At the same background briefing, it further emerged that even the framework hammered out this week for further talks is not available in any definitive form — for the reason that it has not been formally written down. That’s supposed to be all right, we were told, because “we all know what it is.”
As things now stand, what are the benefits of this process for America and its allies? Well, there’s a temporary pause in some aspects of Iran’s nuclear weapons program; but nothing to really impede Iran rolling forward again, should its rulers so choose. There’s also the pleasure of imagining that Iran’s aging Supreme Leader Ali Khamenei, having presided for decades over Iran’s quest for the ultimate weapon, might decide he’d prefer to be remembered as the ayatollah who surrendered his nuclear ambitions to Catherine Ashton and Wendy Sherman. And for P5+1 diplomats engaged in these talks, there is of course the promise in coming months of fine dining and high-profile diplomatic dealings in Vienna.

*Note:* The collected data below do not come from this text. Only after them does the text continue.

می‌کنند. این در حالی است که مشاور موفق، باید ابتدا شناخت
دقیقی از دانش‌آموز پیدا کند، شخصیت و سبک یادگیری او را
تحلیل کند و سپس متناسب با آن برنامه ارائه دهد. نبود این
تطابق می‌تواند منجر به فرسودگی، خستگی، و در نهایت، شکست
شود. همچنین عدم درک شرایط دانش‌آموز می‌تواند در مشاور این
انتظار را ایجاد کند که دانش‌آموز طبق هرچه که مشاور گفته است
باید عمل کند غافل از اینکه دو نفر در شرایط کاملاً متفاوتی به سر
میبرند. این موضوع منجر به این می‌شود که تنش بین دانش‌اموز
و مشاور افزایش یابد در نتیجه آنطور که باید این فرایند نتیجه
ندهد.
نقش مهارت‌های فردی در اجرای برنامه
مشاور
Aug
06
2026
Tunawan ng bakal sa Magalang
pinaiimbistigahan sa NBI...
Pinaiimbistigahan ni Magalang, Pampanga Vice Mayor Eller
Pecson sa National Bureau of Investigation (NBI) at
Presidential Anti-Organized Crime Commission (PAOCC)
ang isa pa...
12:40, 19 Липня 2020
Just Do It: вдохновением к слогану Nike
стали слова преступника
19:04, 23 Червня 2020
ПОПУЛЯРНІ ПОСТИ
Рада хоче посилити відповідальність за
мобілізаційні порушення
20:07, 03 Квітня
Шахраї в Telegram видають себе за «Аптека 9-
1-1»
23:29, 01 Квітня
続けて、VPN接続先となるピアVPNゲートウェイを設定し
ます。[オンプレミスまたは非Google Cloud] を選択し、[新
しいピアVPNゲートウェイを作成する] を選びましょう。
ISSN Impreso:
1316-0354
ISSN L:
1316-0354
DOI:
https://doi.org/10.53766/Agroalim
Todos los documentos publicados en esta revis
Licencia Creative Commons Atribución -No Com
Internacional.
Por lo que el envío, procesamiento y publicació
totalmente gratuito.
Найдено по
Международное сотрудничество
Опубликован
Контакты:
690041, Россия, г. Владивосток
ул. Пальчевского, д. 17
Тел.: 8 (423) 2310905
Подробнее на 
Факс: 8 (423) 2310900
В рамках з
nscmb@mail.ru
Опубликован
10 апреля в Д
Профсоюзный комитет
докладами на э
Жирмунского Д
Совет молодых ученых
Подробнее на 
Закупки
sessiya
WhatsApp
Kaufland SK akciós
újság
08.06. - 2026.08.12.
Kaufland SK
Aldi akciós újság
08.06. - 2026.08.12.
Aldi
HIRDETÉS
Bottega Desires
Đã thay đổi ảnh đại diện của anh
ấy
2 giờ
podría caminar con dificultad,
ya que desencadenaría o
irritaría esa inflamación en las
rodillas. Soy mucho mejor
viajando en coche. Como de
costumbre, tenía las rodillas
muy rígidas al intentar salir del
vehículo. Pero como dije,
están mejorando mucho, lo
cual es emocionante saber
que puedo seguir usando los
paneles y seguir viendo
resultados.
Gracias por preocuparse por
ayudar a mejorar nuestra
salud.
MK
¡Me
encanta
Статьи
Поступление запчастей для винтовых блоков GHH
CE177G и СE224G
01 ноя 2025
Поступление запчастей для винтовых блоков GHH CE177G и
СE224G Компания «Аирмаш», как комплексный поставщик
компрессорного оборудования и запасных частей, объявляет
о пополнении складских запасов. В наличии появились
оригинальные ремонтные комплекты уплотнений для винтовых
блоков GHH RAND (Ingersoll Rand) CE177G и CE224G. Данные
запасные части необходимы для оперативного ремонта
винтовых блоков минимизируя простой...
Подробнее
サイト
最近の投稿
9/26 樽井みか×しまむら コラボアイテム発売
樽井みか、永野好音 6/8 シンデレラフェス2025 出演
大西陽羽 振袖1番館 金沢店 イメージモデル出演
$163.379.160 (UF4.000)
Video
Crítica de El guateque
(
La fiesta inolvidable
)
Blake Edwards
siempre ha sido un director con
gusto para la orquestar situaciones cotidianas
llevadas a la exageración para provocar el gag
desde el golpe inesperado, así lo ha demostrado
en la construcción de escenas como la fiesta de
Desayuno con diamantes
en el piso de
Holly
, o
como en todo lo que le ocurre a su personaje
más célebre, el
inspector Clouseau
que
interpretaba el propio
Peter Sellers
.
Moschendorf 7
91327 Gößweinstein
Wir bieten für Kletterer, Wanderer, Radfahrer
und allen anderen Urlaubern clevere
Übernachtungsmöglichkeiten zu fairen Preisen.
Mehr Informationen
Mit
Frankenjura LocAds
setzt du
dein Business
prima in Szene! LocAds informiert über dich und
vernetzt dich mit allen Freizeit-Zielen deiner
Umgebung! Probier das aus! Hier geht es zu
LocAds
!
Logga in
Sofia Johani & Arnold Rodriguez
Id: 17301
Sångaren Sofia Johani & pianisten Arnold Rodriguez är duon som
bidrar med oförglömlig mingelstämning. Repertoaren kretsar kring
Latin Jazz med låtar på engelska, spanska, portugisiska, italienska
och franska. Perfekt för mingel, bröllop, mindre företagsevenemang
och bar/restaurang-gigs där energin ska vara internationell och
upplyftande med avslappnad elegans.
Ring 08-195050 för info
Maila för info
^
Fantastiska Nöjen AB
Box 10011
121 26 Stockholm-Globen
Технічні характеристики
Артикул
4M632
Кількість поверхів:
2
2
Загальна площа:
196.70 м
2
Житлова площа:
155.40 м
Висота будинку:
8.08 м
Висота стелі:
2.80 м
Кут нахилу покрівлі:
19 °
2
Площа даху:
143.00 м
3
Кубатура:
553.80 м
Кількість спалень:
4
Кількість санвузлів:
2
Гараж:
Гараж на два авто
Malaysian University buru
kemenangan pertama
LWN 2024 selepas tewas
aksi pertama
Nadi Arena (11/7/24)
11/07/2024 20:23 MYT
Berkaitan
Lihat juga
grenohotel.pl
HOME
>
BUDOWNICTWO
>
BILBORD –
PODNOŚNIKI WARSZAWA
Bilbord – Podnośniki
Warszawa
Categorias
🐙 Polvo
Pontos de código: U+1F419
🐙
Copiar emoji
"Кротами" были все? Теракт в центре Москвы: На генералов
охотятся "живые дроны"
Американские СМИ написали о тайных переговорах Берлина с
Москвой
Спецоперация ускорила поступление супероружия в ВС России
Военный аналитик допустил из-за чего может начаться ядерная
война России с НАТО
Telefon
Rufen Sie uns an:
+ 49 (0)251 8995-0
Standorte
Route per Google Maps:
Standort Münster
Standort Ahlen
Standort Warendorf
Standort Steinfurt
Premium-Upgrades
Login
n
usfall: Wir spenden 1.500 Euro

What’s in it for Iran? With partial easing of sanctions, there’s a chance for the repressive, terrorist-sponsoring Tehran regime to regroup economically and financially. The hope of the western diplomats leading these negotiations is that sanctions relief, friendly talk and other accompanying favors might entice Iran’s despots to abandon their bellicose ways and in the general interest of their fellow Iranians take a seat as benign members of the community of nations. That hope could backfire to terrible effect, if — as seems likely — Iran’s rulers stick to their usual ways of favoring their own power, wealth and messianic ambitions over the welfare of their countrymen. While the Iranian economy is enjoying a spell of sanctions relief, the opportunities are expanding again for the funding and procurement needed for Iran’s proliferation programs.
There is also an utterly undeserved legitimacy now being conferred on Tehran’s tyranny. Iran’s regime remains the world’s leading sponsor of terrorism, a patron of carnage in Syria, and a brutally repressive power at home. Yet the attention paid to Iranian officials in these negotiations — verging at times on deference — is conferring on the likes of Javad Zarif, or Iran’s president Hassan Rouhani, a celebrity status that casually ignores their roles as longtime loyal advance men for a murderous government.
What now appears to be playing out at the bargaining table is a potentially protracted, ill-defined gamble, led by the EU and the U.S., that Iran is ready to be talked out of its nuclear program. The model that comes to mind is North Korea, where the road to three nuclear tests over the past eight years — and a fourth quite likely now in the works — entailed round after round of negotiations, under both the Clinton and Bush administrations. The pattern was one of procedural triumphs, announced as progress, only to be followed by Pyongyang’s reneging, cheating, pocketing the gains and concessions won at the bargaining table, and walking away. The diplomatic extravaganzas served not to win over the rogue nuclear-proliferating state, but to shore it up. It’s a good bet that Iran, a close ally of North Korea, learned something from watching that scene. One might have hoped that Sherman, who served as policy coordinator for North Korea during the second term of the Clinton administration, had learned something as well. But here we go again. Lots of diplomatic procedure. But who benefits?